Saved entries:
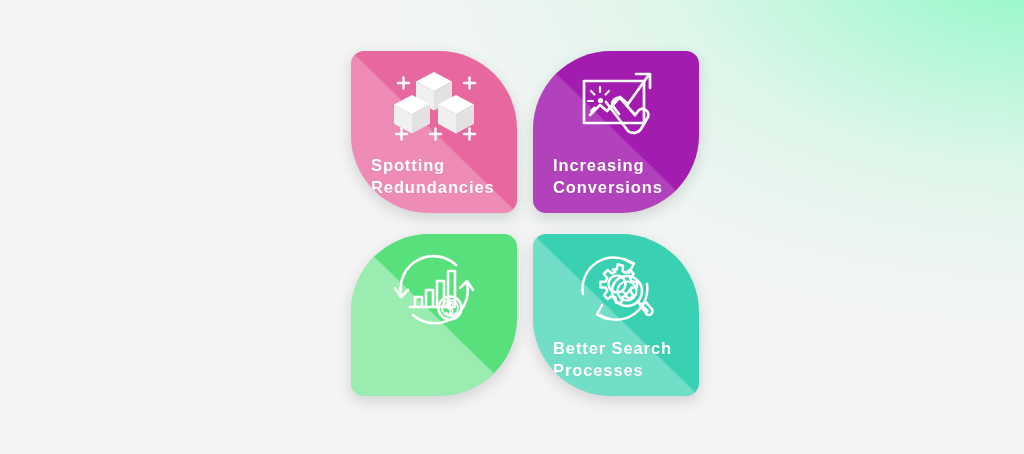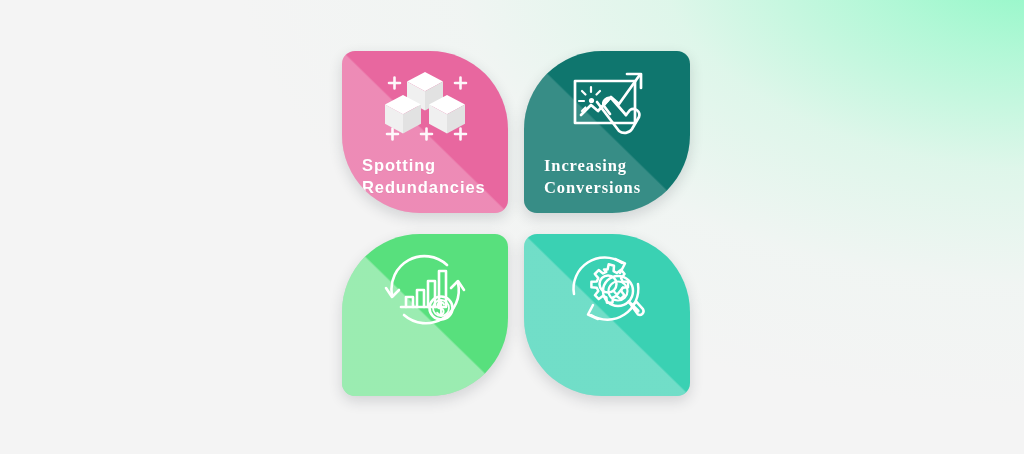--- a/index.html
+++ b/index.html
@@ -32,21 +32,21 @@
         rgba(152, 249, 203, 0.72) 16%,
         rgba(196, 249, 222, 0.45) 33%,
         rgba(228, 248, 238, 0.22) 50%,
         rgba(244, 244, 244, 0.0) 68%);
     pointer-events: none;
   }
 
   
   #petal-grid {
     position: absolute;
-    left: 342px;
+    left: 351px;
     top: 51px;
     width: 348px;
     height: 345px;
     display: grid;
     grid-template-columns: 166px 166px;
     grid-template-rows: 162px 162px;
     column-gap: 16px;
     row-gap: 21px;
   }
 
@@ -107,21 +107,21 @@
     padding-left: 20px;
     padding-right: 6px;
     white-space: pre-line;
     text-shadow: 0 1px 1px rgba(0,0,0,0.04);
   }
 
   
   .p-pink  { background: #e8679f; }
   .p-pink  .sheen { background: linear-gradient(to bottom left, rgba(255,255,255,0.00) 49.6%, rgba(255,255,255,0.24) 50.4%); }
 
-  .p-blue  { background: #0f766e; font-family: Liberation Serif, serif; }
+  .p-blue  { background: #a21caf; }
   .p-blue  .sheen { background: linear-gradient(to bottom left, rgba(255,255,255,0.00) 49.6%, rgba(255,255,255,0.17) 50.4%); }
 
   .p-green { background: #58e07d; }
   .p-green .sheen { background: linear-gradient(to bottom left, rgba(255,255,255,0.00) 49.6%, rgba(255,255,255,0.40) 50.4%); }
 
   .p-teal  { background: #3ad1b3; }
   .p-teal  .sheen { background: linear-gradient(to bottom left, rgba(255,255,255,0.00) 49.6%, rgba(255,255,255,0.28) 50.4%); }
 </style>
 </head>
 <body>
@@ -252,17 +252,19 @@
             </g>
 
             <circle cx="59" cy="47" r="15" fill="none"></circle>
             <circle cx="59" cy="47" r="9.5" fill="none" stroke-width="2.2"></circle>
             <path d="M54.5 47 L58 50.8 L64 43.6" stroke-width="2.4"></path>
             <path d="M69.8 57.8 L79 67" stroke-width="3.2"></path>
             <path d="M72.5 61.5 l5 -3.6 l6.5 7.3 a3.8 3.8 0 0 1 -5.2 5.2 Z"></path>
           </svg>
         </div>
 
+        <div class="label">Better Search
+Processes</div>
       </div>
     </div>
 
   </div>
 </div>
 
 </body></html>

...

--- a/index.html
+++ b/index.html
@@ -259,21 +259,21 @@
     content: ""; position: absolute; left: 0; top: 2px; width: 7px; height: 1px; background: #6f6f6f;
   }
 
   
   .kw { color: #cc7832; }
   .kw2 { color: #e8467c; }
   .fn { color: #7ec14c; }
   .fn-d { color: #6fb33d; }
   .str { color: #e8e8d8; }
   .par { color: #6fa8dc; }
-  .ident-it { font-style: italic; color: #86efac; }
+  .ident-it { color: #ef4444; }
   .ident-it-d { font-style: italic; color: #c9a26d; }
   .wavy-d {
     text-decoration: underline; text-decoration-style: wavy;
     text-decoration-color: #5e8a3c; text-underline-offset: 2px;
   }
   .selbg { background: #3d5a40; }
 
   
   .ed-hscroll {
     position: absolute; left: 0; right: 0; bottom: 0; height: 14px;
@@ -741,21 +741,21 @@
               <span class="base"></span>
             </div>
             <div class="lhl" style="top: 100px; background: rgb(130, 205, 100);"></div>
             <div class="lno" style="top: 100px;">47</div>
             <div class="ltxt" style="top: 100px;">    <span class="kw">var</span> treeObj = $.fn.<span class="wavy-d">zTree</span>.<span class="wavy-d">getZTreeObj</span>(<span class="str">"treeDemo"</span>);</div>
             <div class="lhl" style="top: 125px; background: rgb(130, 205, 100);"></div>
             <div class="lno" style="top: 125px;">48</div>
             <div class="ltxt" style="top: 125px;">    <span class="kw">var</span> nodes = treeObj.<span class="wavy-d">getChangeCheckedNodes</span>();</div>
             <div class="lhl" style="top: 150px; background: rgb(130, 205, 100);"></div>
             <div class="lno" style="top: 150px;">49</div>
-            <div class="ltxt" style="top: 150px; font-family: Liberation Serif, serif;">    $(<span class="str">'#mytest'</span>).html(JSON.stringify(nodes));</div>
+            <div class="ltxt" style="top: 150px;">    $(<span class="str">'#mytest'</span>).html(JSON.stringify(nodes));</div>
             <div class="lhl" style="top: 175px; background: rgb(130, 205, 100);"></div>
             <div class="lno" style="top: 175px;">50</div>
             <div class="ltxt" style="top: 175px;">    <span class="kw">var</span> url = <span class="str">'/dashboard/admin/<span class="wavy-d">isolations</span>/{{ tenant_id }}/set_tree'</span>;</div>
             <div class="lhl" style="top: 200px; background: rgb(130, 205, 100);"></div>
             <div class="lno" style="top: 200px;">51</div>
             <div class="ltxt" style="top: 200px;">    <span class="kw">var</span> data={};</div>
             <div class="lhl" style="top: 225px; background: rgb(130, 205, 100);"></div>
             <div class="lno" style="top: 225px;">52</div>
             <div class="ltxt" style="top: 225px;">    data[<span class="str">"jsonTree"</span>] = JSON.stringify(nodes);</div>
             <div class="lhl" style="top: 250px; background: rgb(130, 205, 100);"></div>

Your goal:
Check how many lines in the entries contain "stroke", and reply with that number alone.

Output of the exercise:
3